§ Problem to solve:
What follows is a set of records, each of which is to be written out exactly.
---------- Supplied entries ----------
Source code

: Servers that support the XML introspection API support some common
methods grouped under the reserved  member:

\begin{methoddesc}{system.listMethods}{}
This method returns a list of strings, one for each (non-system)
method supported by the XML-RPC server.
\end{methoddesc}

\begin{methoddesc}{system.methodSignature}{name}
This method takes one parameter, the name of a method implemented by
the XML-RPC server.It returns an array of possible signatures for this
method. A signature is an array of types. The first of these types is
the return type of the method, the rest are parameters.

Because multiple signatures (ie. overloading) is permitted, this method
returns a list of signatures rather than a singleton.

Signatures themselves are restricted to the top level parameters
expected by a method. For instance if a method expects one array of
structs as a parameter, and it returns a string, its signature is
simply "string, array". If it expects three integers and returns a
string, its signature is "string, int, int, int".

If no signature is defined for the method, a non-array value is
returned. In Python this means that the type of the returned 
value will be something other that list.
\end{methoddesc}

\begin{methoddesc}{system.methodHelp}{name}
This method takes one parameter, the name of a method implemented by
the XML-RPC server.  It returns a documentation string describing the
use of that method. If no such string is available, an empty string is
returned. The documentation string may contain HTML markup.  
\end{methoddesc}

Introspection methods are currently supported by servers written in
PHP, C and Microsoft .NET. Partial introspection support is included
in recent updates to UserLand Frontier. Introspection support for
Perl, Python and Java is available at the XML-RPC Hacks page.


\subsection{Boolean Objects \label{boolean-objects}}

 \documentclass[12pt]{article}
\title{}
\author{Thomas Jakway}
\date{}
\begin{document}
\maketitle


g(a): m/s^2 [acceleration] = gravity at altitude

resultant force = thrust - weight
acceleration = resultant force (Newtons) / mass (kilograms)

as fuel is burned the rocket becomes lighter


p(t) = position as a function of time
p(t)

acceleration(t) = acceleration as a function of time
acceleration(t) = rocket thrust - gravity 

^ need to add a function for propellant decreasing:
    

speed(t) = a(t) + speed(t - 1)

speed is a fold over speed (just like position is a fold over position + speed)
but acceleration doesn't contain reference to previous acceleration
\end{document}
----------
§ Response for this exercise:
Source code

: Servers that support the XML introspection API support some common
methods grouped under the reserved  member:

\begin{methoddesc}{system.listMethods}{}
This method returns a list of strings, one for each (non-system)
method supported by the XML-RPC server.
\end{methoddesc}

\begin{methoddesc}{system.methodSignature}{name}
This method takes one parameter, the name of a method implemented by
the XML-RPC server.It returns an array of possible signatures for this
method. A signature is an array of types. The first of these types is
the return type of the method, the rest are parameters.

Because multiple signatures (ie. overloading) is permitted, this method
returns a list of signatures rather than a singleton.

Signatures themselves are restricted to the top level parameters
expected by a method. For instance if a method expects one array of
structs as a parameter, and it returns a string, its signature is
simply "string, array". If it expects three integers and returns a
string, its signature is "string, int, int, int".

If no signature is defined for the method, a non-array value is
returned. In Python this means that the type of the returned 
value will be something other that list.
\end{methoddesc}

\begin{methoddesc}{system.methodHelp}{name}
This method takes one parameter, the name of a method implemented by
the XML-RPC server.  It returns a documentation string describing the
use of that method. If no such string is available, an empty string is
returned. The documentation string may contain HTML markup.  
\end{methoddesc}

Introspection methods are currently supported by servers written in
PHP, C and Microsoft .NET. Partial introspection support is included
in recent updates to UserLand Frontier. Introspection support for
Perl, Python and Java is available at the XML-RPC Hacks page.


\subsection{Boolean Objects \label{boolean-objects}}

 \documentclass[12pt]{article}
\title{}
\author{Thomas Jakway}
\date{}
\begin{document}
\maketitle


g(a): m/s^2 [acceleration] = gravity at altitude

resultant force = thrust - weight
acceleration = resultant force (Newtons) / mass (kilograms)

as fuel is burned the rocket becomes lighter


p(t) = position as a function of time
p(t)

acceleration(t) = acceleration as a function of time
acceleration(t) = rocket thrust - gravity 

^ need to add a function for propellant decreasing:
    

speed(t) = a(t) + speed(t - 1)

speed is a fold over speed (just like position is a fold over position + speed)
but acceleration doesn't contain reference to previous acceleration
\end{document}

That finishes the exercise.